N.E. Vains’ Running Down Pylons delivers that kind of glorious, basement-level destruction. You know, back in the ’70s when every basement had those flimsy swinging room-dividing doors, and your skinny 130-pound frame suddenly ripped them clean off the hinges in a fit of imagined superhuman strength? The day you went from sand-kicked weakling to full Charles Atlas mail-order muscle miracle? That’s this record. N.E. Vains are the unlikely heroes with X-ray vision glasses, and in seventeen lean minutes, they turn victims into bullies — or at least make you feel like you could be one. Swoon. Heroes without a cape.
Clocking in at a tight seventeen minutes, the record wastes zero time pretending to be polite(they never say please). It kicks the door open, knocks over your drink after gobbling down the swill.
From the opening blast of “Kicked Off the VPN,” the LP hits with a ragged, sweaty swagger that lands somewhere between the sleazy stomp of The Humpers, the snotty punch of The Pagans, and the unfiltered rawness of Candysnatchers. Toss in a long-overdue reminder of NYC’s The Bullys, shake it hard with a dose of Rick Sims-Didjits, and you’re circling the particular brand of chaos N.E. Vains are firing through your already stiletto-slashed speakers.
Most songs barely crack the two-minute mark, but that’s more than enough time for razor-wire, take-your-head-off riffs, pounding drums, and vocals that sound like they were recorded immediately after a studio fisticuff. “Six for 36” barrels forward like a stolen car — look ma, no brakes — while “The Grounds” sneaks in a slightly twangy rock ’n’ roll undercurrent, reminding you this isn’t just punk velocity for velocity’s sake. There’s gutter-level garage rock in the infested bloodstream. Every track feels like the last song of the night, played louder and faster (Just like The Dictators bellowed) because the power might get cut at any second. Zap. Old Smokey’s frying more than bacon.

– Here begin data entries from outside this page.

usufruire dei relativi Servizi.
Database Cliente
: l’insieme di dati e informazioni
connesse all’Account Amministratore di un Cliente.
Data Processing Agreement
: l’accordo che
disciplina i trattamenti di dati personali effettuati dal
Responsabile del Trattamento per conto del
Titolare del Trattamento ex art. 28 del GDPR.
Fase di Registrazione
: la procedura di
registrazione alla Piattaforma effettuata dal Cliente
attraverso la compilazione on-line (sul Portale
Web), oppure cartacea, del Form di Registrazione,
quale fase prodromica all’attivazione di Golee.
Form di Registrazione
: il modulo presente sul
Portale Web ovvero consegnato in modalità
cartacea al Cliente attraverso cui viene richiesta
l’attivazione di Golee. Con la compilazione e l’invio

N.E. Vains aren’t trying to reinvent punk rock — they’re reminding you why it was fun in the first place, delivered with a shit-eating grin and zero apologies. This is beer-soaked, attitude-heavy, riff-driven rock ’n’ roll that feels just a little bit dangerous and a whole lot alive. Danger, Danger Will Robinson.
A snarling blast of garage-punk attitude — The Humpers grit, Pagans sneer, Candysnatchers rawness, and a Didjits-fueled kick all rolled into one loud, satisfying punch, straight from the sweaty dangling gonads of rock ’n’ roll.